* **WHAT YOU NEED TO DO**
Set down exactly, from the records below, the line with "middle mcp: (171, 215)" through the line with "pinky tip: (236, 198)", and nothing else.

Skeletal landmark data
────
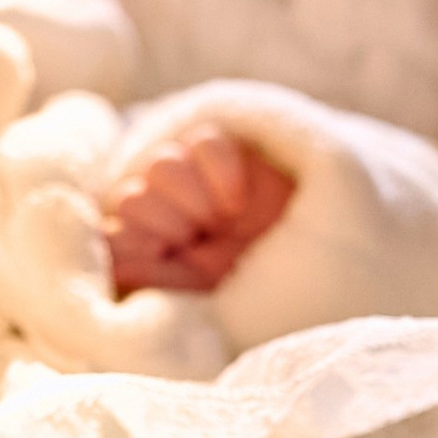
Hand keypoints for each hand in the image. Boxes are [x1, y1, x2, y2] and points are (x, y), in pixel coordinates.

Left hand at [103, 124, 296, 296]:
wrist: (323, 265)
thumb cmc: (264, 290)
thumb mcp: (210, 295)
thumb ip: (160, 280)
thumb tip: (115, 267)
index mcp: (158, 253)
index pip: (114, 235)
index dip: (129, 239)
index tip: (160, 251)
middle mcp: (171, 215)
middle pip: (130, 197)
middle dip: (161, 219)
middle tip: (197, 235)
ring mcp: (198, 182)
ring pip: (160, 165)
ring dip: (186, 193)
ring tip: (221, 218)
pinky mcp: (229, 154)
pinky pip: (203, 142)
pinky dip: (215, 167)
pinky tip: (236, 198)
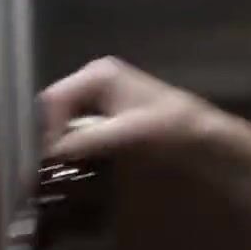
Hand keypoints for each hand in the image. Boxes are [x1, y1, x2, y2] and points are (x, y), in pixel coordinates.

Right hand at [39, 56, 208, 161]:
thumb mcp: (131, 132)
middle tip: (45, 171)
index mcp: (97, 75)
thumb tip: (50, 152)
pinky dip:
────
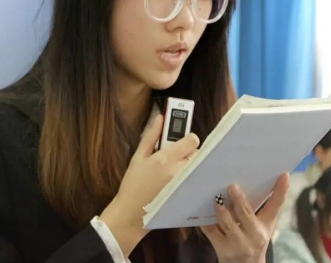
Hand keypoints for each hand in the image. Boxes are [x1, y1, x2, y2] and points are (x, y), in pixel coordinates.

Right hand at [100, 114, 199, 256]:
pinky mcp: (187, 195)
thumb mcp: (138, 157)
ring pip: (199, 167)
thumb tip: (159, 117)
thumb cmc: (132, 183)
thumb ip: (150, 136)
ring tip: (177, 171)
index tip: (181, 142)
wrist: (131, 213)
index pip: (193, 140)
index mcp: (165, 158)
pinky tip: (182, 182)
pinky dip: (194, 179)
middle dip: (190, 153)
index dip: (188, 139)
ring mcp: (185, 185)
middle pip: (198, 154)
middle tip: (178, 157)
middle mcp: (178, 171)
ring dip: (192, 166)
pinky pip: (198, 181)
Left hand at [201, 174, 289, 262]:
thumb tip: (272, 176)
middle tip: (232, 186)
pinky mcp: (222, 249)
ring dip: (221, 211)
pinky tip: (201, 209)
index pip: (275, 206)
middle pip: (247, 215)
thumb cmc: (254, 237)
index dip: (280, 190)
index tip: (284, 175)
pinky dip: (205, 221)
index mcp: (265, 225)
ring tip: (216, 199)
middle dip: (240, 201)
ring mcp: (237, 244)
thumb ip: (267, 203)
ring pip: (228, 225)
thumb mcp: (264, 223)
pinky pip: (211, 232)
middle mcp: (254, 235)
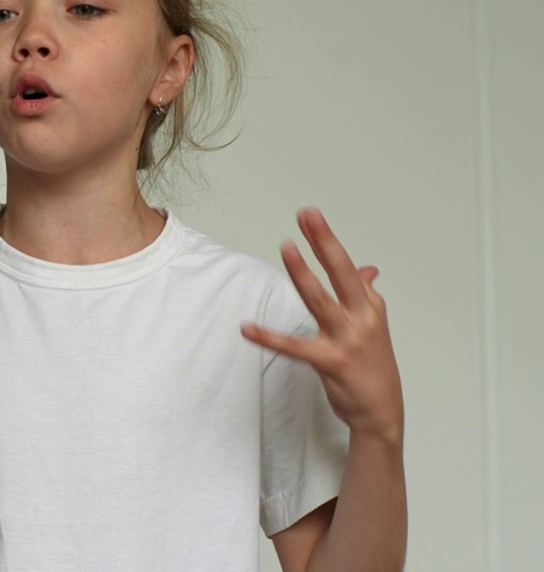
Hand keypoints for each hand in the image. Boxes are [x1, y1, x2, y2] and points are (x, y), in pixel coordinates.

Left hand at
────
* **EXERCISE OUTPUT**
middle mcp: (171, 215)
middle pip: (130, 197)
middle dip: (161, 219)
middle tip: (197, 235)
ring mcp: (198, 182)
ring pip: (160, 165)
ring dip: (186, 193)
ring tip: (221, 218)
pinky mcp: (229, 154)
pinky pip: (203, 142)
pinky dip: (215, 167)
pinky tip: (236, 198)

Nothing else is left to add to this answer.